## Instructions for the task
Reproduce the top of the data verbatim, through and including the line that contains "72.2% (96/133) |".

Collected data
━━━━━━━━

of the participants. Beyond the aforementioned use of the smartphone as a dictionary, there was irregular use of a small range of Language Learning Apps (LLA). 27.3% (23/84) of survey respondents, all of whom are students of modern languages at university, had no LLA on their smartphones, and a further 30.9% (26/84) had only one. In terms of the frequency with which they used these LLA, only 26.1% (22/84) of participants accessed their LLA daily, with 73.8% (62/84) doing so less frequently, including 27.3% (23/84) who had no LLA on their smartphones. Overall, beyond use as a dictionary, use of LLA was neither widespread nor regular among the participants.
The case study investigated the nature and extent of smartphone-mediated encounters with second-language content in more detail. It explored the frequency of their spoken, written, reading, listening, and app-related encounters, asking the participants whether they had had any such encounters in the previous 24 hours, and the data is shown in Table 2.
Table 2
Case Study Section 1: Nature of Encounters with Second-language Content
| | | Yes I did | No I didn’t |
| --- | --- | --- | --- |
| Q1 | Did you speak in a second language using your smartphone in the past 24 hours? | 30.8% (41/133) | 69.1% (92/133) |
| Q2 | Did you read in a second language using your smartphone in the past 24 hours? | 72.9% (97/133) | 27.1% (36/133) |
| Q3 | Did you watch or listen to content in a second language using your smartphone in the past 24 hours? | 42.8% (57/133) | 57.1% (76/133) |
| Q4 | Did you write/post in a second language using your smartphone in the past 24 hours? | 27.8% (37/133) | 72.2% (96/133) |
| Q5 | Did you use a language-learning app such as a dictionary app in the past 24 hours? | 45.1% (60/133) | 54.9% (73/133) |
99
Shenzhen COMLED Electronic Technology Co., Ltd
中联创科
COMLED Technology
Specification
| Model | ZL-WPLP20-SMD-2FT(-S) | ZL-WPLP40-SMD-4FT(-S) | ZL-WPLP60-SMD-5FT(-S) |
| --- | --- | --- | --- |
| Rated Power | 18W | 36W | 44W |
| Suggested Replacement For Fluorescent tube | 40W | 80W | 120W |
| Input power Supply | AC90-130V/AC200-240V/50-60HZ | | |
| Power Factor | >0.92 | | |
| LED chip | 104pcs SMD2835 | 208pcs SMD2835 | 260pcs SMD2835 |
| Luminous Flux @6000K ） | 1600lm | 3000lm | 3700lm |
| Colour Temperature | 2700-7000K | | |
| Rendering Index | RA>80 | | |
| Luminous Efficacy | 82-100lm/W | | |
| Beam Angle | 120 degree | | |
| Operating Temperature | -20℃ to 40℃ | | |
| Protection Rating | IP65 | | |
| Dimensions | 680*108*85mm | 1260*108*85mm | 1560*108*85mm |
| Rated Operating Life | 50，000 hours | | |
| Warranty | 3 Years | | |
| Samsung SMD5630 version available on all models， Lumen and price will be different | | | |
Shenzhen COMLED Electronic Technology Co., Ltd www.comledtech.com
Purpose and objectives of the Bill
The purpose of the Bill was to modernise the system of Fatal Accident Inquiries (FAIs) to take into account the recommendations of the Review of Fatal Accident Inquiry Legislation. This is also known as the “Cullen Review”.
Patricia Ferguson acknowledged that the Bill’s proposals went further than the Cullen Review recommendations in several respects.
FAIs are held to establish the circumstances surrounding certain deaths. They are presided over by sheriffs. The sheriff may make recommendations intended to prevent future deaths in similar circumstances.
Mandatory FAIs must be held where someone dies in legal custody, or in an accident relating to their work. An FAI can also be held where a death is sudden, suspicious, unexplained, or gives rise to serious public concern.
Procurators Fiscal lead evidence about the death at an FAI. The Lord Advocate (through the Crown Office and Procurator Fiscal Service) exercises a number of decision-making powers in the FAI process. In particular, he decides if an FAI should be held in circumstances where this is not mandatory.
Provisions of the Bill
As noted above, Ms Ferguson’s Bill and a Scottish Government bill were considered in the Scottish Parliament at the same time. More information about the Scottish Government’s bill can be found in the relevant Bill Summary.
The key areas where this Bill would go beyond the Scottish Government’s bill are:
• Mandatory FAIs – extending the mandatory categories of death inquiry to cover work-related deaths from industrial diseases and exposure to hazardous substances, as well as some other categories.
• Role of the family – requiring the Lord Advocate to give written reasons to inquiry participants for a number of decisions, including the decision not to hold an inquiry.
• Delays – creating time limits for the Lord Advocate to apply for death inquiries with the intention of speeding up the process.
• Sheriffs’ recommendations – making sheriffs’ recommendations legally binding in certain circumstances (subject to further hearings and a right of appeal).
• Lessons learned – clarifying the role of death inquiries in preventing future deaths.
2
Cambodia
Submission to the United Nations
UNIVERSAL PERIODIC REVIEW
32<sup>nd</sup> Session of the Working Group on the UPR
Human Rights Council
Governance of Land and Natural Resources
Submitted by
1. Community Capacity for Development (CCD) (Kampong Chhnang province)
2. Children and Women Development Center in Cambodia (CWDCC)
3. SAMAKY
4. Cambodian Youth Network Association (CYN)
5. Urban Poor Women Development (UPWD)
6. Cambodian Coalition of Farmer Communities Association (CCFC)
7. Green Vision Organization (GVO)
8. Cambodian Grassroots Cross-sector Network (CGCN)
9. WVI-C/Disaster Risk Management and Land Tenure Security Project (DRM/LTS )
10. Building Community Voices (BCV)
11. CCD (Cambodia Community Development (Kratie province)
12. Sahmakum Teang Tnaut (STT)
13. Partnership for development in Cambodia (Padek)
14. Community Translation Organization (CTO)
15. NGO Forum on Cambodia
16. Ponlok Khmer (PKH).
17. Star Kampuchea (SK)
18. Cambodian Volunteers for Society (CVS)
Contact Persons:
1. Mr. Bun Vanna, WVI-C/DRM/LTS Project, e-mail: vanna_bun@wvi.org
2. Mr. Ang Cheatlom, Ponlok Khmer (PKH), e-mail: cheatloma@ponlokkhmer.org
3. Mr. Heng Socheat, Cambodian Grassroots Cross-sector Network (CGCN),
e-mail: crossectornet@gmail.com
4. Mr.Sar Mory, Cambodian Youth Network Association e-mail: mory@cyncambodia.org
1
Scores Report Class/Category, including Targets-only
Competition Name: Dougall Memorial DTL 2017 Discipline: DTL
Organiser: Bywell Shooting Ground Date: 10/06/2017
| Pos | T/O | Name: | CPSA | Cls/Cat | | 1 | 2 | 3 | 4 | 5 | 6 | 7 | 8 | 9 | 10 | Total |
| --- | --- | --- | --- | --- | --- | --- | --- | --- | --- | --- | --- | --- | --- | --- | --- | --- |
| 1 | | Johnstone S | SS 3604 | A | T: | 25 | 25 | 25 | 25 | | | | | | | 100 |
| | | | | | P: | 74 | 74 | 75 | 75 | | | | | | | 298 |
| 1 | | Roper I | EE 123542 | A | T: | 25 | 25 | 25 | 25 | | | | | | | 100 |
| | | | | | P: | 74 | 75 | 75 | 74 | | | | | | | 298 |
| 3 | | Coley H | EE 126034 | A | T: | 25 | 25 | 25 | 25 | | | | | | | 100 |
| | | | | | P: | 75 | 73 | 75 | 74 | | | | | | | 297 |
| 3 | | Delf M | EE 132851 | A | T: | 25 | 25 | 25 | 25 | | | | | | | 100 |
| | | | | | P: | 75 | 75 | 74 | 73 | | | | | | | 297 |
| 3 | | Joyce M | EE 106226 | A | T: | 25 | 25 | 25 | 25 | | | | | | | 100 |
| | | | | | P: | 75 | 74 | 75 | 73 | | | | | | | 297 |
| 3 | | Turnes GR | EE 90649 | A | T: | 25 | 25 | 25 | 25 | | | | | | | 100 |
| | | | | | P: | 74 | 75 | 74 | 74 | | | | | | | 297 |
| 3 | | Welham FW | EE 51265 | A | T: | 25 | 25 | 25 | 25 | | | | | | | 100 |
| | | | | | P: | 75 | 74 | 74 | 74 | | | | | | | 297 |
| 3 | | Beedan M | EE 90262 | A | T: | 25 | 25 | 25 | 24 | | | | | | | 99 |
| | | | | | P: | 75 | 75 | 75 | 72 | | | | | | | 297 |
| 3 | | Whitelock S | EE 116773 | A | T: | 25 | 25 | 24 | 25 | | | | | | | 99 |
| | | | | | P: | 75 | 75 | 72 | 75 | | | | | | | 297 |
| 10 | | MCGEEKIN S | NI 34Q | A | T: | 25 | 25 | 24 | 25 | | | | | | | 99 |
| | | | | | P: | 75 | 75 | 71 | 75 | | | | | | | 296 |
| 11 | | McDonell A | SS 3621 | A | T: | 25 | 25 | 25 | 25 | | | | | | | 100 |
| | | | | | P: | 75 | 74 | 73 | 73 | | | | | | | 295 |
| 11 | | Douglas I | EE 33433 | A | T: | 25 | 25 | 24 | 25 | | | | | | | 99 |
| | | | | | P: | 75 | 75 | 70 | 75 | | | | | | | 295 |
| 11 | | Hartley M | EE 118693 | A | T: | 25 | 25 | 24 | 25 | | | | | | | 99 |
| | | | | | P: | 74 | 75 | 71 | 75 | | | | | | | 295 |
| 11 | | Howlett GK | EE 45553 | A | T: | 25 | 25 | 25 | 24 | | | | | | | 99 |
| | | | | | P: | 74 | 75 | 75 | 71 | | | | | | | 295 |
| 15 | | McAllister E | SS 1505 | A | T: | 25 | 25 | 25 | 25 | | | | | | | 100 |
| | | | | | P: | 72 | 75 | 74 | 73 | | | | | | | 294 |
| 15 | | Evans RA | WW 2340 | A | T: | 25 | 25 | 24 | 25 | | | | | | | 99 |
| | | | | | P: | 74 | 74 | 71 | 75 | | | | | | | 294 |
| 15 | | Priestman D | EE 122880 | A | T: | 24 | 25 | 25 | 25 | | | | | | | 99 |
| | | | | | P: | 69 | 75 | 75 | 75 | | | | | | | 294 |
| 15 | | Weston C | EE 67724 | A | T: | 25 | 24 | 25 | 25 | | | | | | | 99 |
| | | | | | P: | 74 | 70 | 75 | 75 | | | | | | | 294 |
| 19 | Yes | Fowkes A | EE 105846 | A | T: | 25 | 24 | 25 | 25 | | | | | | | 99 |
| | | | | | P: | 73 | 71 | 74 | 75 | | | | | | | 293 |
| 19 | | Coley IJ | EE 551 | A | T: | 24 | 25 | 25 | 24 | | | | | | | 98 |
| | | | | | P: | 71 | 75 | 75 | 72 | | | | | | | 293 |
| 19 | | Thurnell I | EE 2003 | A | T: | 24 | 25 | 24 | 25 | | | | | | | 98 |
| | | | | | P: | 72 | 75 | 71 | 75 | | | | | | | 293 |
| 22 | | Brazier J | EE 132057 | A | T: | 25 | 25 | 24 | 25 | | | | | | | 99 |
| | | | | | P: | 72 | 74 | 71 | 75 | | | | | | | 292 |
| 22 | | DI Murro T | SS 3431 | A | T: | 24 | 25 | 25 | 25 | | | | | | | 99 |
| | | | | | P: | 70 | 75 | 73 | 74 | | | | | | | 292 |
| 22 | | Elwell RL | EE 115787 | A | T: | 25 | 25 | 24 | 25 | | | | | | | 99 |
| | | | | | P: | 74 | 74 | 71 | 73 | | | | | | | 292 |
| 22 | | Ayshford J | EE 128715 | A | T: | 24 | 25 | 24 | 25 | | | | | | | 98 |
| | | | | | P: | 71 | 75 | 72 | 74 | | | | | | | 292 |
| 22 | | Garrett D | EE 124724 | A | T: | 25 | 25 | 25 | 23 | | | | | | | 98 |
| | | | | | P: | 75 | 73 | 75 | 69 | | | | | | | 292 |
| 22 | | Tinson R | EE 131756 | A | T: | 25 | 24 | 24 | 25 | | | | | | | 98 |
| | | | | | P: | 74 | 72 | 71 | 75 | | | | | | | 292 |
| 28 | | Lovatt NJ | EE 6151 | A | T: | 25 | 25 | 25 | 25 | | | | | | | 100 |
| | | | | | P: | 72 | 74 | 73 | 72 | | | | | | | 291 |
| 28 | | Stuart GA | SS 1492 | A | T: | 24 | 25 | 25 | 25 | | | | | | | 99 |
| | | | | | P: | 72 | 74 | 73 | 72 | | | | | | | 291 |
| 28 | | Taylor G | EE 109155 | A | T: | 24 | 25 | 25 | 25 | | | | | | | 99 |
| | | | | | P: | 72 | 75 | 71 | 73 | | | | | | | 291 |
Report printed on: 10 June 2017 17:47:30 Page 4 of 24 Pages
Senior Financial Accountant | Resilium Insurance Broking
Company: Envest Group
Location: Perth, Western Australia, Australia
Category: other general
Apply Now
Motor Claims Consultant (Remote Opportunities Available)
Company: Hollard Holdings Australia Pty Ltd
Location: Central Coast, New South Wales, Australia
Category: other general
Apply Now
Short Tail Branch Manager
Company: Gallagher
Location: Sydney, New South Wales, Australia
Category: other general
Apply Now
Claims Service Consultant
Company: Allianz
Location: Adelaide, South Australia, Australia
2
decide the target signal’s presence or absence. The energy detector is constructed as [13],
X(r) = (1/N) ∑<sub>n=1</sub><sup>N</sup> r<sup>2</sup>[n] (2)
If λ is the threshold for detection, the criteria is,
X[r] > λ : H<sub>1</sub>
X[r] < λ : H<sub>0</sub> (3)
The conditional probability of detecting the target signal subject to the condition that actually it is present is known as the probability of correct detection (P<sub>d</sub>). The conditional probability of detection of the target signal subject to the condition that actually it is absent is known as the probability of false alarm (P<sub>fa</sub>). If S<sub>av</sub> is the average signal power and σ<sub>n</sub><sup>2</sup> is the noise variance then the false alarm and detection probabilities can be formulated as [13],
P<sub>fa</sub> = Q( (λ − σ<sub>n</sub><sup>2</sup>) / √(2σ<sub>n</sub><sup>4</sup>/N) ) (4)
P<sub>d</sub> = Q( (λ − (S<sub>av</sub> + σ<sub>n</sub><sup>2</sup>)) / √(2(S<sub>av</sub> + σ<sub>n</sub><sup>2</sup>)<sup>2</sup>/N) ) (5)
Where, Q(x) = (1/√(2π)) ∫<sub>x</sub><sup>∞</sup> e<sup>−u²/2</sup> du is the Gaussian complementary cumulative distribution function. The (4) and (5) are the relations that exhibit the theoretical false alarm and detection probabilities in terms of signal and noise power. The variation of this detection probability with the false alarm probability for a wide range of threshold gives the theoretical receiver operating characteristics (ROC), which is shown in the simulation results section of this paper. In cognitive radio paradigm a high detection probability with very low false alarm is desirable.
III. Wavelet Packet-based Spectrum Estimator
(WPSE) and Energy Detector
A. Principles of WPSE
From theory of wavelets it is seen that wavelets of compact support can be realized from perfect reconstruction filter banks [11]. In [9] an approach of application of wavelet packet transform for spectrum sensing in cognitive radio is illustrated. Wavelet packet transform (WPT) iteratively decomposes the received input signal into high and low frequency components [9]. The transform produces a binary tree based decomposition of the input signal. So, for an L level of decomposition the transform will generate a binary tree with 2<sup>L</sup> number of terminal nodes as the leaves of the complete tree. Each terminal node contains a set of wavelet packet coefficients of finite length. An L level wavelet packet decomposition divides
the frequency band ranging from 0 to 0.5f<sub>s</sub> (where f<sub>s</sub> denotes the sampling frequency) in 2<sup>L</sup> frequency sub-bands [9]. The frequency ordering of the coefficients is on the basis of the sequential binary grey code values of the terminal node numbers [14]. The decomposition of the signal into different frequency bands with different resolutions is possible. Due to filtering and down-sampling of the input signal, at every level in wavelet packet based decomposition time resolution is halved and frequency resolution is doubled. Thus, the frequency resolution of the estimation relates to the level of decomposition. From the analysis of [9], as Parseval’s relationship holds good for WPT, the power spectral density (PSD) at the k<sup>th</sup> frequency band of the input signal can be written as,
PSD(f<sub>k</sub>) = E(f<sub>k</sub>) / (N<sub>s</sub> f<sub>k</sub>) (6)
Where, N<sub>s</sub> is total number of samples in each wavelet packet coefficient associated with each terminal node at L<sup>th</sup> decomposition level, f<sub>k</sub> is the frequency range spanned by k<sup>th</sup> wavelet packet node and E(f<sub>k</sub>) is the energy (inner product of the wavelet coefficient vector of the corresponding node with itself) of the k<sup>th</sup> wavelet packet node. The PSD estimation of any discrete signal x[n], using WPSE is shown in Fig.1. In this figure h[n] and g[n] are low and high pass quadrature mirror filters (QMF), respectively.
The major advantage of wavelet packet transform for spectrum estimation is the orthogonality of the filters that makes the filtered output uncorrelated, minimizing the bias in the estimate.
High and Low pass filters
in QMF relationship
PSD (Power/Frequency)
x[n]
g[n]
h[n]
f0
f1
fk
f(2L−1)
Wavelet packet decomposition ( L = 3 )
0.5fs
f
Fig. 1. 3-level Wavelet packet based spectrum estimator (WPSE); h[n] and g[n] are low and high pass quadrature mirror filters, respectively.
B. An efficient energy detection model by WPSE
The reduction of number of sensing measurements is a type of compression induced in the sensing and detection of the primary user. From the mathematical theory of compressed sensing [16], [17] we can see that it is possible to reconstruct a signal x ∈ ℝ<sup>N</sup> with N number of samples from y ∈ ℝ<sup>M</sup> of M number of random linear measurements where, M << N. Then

━━━━━━━━

## Task output
of the participants. Beyond the aforementioned use of the smartphone as a dictionary, there was irregular use of a small range of Language Learning Apps (LLA). 27.3% (23/84) of survey respondents, all of whom are students of modern languages at university, had no LLA on their smartphones, and a further 30.9% (26/84) had only one. In terms of the frequency with which they used these LLA, only 26.1% (22/84) of participants accessed their LLA daily, with 73.8% (62/84) doing so less frequently, including 27.3% (23/84) who had no LLA on their smartphones. Overall, beyond use as a dictionary, use of LLA was neither widespread nor regular among the participants.
The case study investigated the nature and extent of smartphone-mediated encounters with second-language content in more detail. It explored the frequency of their spoken, written, reading, listening, and app-related encounters, asking the participants whether they had had any such encounters in the previous 24 hours, and the data is shown in Table 2.
Table 2
Case Study Section 1: Nature of Encounters with Second-language Content
| | | Yes I did | No I didn’t |
| --- | --- | --- | --- |
| Q1 | Did you speak in a second language using your smartphone in the past 24 hours? | 30.8% (41/133) | 69.1% (92/133) |
| Q2 | Did you read in a second language using your smartphone in the past 24 hours? | 72.9% (97/133) | 27.1% (36/133) |
| Q3 | Did you watch or listen to content in a second language using your smartphone in the past 24 hours? | 42.8% (57/133) | 57.1% (76/133) |
| Q4 | Did you write/post in a second language using your smartphone in the past 24 hours? | 27.8% (37/133) | 72.2% (96/133) |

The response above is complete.